The enzyme sucrose:sucrose fructosyltransferase is responsible for the production of the smallest fructooligosaccharide, 1-kestose, directly from two units of sucrose in plants such as onion:

== Health benefits ==
FOS has been a popular sweetener in Japan and Korea for many years, even before 1990, when the Japanese government installed a "Functionalized Food Study Committee" of 22 experts to start to regulate "special nutrition foods or functional foods" that contain the categories of fortified foods (e.g., vitamin-fortified wheat flour), and is now becoming increasingly popular in Western cultures for its prebiotic effects. FOS serves as a substrate for microflora in the large intestine, increasing the overall gastrointestinal tract health. It has also been proposed as a supplement for treating yeast infections.

Several studies have found that FOS and inulin promote calcium absorption in both the animal and the human gut. The intestinal microflora in the lower gut can ferment FOS, which results in a reduced pH. Calcium is more soluble in acid, and, therefore, more of it comes out of food and is available to move from the gut into the bloodstream.

In a randomized controlled trial involving 36 twin pairs aged 60 and above, participants were given either a prebiotic (3375 mg inulin and 3488 mg FOS) or a placebo daily for 12 weeks along with resistance exercise and branched-chain amino acid (BCAA) supplementation. The trial, conducted remotely, showed that the prebiotic supplement led to changes in the gut microbiome, specifically increasing Bifidobacterium abundance. While there was no significant difference in chair rise time between the prebiotic and placebo groups, the prebiotic did improve cognition. The study suggests that simple gut microbiome interventions could enhance cognitive function in the elderly.

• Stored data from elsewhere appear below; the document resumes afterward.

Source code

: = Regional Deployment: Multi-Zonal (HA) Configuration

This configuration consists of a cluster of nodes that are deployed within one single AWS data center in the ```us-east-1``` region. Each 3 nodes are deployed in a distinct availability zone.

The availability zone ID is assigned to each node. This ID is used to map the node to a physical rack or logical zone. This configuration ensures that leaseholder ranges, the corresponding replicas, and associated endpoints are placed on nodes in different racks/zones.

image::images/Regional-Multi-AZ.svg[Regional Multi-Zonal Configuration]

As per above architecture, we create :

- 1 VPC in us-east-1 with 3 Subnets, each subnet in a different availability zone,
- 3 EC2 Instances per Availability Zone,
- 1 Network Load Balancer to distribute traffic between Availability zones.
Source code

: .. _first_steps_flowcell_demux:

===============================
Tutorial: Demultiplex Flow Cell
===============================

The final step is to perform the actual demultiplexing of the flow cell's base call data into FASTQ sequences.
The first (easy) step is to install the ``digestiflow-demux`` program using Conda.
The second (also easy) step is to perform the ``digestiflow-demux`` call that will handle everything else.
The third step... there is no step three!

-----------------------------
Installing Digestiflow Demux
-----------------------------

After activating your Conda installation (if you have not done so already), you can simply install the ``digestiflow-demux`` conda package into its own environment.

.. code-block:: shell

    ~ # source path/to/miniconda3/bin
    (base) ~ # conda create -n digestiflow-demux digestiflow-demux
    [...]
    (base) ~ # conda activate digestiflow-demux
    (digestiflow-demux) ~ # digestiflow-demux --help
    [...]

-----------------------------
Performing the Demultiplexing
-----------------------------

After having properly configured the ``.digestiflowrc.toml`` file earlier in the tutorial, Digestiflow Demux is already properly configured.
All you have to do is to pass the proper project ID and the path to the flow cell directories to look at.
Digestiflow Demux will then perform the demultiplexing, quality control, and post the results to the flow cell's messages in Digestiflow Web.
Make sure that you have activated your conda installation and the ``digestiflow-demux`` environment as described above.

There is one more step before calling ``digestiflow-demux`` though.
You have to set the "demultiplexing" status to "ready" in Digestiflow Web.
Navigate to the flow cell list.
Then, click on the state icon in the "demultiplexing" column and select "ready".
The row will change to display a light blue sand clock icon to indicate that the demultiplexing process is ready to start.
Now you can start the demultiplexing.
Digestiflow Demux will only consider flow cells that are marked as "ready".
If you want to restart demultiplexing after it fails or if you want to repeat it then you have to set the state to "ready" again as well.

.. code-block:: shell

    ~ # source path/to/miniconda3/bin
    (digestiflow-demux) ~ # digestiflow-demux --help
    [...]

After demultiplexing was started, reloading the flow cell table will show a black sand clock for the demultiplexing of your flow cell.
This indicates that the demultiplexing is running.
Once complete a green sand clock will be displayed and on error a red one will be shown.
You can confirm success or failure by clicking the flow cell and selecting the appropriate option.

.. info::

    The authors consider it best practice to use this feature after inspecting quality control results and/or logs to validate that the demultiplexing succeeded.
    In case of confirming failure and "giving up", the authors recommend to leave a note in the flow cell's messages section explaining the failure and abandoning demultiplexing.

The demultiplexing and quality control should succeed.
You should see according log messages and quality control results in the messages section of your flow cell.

FOS can be considered a small dietary fibre with (like all types of fibre) low caloric value. The fermentation of FOS results in the production of gases and short chain fatty acids. The latter provide some energy to the body.

==Side-effects==
All inulin-type prebiotics, including FOS, are generally thought to stimulate the growth of Bifidobacteria species. Bifidobacteria are considered beneficial bacteria. This effect has not been uniformly found in all studies, either for Bifidobacteria or for other gut organisms. FOS are also fermented by numerous bacterial species in the intestine, including Klebsiella, E. coli and many Clostridium species, which can be pathogenic in the gut. These species are responsible mainly for the gas formation (hydrogen, carbon dioxide and methane), which results after ingestion of FOS. Studies have shown that up to 20 grams/day is well tolerated.
FOS are not well tolerated in individuals with Irritable Bowel Syndrome (IBS) or with FODMAP sensitivity.

== Regulation==

===US FDA regulation===
FOS is classified as generally recognized as safe (GRAS).

===NZ FSANZ regulation===
The Food Safety Authority warned parents of babies that a major European baby-formula brand made in New Zealand does not comply with local regulations (because it contains fructo-oligosaccharides (FOS)), and urged them to stop using it.

===EU regulation===
FOS use has been approved in the European Union; allowing addition of FOS in restricted amounts to baby formula (for babies up to 6 months) and follow-on formula (for babies between 6 and 12 months). Infant and follow-on formula products containing FOS have been sold in the EU since 1999.

===Canadian regulations===
FOS is currently not approved for use in baby formula.